[TEXTO MOSTRADO]
La tercera noche coincidimos con dos chavales que iban haciendo el camino juntos, desde ese día fuimos grupo de cuatro, acordando las etapas y los albergues, durante la jornada Itzi y Juan iban más ligeros por delante, Iñaki y yo, más tranquilos, íbamos rezagados a la par. Qué importante es que cada uno pueda ir a su ritmo y nadie lo cuestione.
También me dejaron huella Stefan, un rumano afincado en Italia que viajaba con su hermano, hablaba un perfecto español y tenía un humor peculiar, Agustín, un argentino-italiano que había decidido gastar sus ahorros en un viaje por Europa de 4 meses de duración, parte de ese viaje incluía peregrinar de Irún a Santiago, un sujeto divertido y profundo. Y el más sorprendente, un francés que vive en Méjico, donde sólo utiliza chanclas y así se vino a caminar, con un kit de supervivencia que incluía una tienda de campaña, en una mochila más pequeña que la de la mayoría.
[/TEXTO MOSTRADO]
### TAREA ASIGNADA 1
Enumera todos los nombres propios de personas que aparecen en el relato del Camino.
### TAREA ASIGNADA 2
Según el relato del Camino, ¿cuánto duraba el viaje por Europa de Agustín?
### TAREA ASIGNADA 3
Resume el relato del Camino en dos oraciones.
[FILAS DE DATOS]
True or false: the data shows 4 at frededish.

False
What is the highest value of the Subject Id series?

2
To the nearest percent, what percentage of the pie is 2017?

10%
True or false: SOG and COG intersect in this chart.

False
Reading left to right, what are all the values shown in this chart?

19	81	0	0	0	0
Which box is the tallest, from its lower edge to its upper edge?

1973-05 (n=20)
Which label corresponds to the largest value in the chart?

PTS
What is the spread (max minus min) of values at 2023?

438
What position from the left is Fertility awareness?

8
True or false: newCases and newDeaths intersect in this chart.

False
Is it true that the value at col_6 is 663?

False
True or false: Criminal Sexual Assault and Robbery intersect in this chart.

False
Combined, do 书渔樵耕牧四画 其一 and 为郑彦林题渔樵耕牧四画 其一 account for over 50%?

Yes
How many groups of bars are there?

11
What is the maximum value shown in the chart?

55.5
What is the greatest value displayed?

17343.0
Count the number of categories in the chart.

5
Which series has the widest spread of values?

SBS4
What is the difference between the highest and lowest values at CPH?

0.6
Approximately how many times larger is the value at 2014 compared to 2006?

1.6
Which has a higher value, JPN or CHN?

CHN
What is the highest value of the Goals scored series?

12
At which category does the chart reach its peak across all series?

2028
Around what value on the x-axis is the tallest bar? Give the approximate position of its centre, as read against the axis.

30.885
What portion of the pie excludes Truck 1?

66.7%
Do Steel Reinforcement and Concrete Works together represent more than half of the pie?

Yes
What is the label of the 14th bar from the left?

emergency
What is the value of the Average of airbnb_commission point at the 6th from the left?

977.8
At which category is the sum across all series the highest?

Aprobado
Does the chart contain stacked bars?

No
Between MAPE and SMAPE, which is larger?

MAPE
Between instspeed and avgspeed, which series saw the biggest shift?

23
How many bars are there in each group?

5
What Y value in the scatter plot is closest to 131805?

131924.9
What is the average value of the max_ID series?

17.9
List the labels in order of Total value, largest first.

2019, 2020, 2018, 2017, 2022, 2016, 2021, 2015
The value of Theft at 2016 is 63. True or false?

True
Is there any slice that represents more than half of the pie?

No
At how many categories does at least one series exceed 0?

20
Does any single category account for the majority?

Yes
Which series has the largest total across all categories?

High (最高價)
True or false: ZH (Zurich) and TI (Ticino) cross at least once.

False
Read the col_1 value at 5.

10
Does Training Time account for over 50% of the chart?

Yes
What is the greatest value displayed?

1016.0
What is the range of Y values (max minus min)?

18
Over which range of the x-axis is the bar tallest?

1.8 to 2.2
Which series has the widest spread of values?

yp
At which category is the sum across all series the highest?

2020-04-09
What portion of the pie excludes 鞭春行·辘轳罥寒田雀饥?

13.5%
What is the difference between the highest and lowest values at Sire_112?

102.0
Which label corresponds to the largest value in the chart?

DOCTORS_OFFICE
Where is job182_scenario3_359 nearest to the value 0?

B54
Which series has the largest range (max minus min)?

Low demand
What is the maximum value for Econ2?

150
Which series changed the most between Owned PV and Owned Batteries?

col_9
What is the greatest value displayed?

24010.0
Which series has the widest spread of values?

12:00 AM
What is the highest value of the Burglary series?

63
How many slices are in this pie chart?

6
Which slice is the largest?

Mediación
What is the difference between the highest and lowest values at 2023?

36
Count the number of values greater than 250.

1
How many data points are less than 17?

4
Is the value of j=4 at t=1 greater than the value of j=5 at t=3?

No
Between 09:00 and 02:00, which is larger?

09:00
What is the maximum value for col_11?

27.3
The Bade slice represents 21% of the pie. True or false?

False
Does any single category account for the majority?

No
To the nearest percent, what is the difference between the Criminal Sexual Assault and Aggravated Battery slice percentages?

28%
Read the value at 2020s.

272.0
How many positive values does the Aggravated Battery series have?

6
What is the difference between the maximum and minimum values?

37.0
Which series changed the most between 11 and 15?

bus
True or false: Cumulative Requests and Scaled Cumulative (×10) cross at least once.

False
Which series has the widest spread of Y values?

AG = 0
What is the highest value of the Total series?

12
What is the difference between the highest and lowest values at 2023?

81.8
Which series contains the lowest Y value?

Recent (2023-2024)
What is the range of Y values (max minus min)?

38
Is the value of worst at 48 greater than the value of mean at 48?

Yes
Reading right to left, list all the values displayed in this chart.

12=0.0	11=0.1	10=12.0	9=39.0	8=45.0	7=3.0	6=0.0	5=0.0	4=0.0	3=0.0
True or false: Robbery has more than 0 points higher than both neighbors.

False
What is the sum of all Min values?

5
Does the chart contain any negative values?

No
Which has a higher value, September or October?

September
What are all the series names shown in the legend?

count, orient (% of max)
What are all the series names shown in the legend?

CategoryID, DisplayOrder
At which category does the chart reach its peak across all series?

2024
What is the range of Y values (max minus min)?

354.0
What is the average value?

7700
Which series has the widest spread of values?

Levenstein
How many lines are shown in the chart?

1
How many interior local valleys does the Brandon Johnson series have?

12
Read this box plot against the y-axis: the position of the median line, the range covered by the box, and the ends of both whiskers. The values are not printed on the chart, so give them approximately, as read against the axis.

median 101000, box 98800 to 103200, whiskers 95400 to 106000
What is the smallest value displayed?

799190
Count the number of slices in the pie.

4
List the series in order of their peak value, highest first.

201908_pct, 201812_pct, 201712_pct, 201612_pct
[/FILAS DE DATOS]
### RESPUESTA 1
Itzi, Juan, Iñaki, Stefan y Agustín.

### RESPUESTA 2
Duraba cuatro meses.

### RESPUESTA 3
Desde la tercera noche, quien narra formó un grupo de cuatro con dos chavales que hacían juntos el camino, y acordaban etapas y albergues mientras cada cual avanzaba a su propio ritmo. También le dejaron huella otras personas: Stefan, un rumano afincado en Italia con un humor peculiar; Agustín, un argentino-italiano que viajaba cuatro meses por Europa; y un francés que vive en Méjico y caminaba en chanclas con una mochila pequeña.